The thing is, two weeks ago, this would have worked. Two weeks ago, cornered in an alley by Peterson and two very large men, I would have apologised. I would have folded. I would have given him whatever he wanted just to make the awful feeling stop.

But two weeks ago I hadn’t seen my mother’s withering assessment of my life be decimated over a dinner table by a handsome man possessed by My Lover. I hadn’t faced down Wraith in my own hallway. I hadn’t talked to Felix while his home burned around him, and held myself together by sheer stubbornness.

I am not the same person who apologised to a man for a latte having milk in it.

“I’m not going to apologise,” I say. “I’m not going to post anything on social media. I’m not going to do any of the things you’re about to ask me to do. And I’d like you to leave.”

Peterson stares at me. His jaw does that complicated thing it does. “In my line of work, reputation is everything.”

Then one of the men behind him takes a step forward.

The temperature in the alley drops.

Not subtly. Immediately, definitively, a cold that has nothing to do with November and everything to do with something that has run out of patience.

The shadows at the far end of the alley move.

Hex steps out of them, and he is not the Hex who burns toast or even the princely Hex. He is something older and colder than all of those, the shadows still moving around him, his eyes burning so red they throw light on the alley walls.

He looks at me first. Just for a second. Just to check.

Then he looks at Peterson.

“My love,” he says, and his voice is very calm, the particular calm of something that does not need to raise its voice because nothing within a considerable radius is going to argue with it. “You really do need to stop getting into these predicaments.”

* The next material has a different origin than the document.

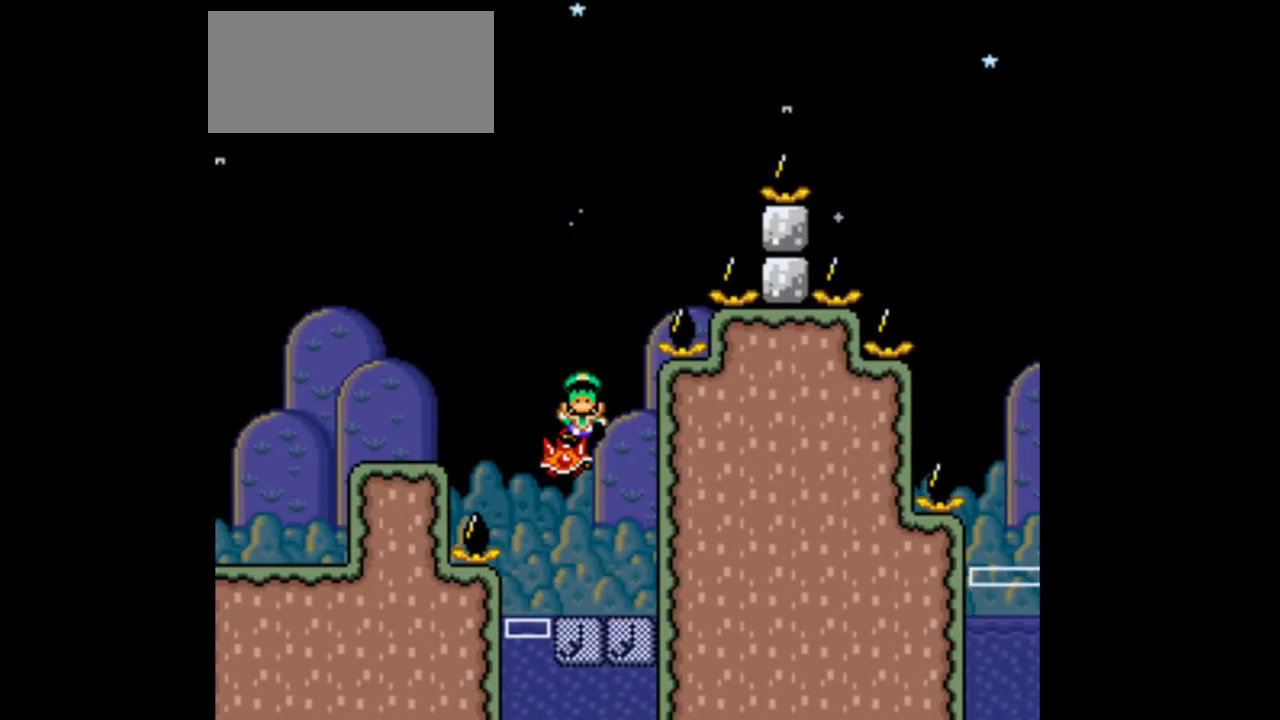
{"dt_ms": 1000, "buttons": ["Y"]}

Peterson has gone the colour of old chalk.

“Who…” he starts.

“You threatened Adam,” says Hex, still in that terrible calm voice. “You sent men to his workplace. You cornered My Love in an alley.” He tilts his head. “You’ve been a persistent problem and now you have found the end of my patience.”

“I don’t know what you...”

“I’m not interested,” says Hex, “in what you know.”

What happens next is something I will have to live with for quite some time. Not because it disturbs me, exactly. More because I watch it happen and I feel something that I am fairly sure I should not feel, which is an extremely uncharitable sense of satisfaction.

The two men behind Peterson are simply gone. Between one blink and the next, swallowed by the shadows at the edges of the alley so completely and so silently that the only evidence they were ever there is the fact that Peterson turns around and finds himself alone.

Then Hex looks at Peterson.

And Peterson makes a sound that is not dignified, and runs.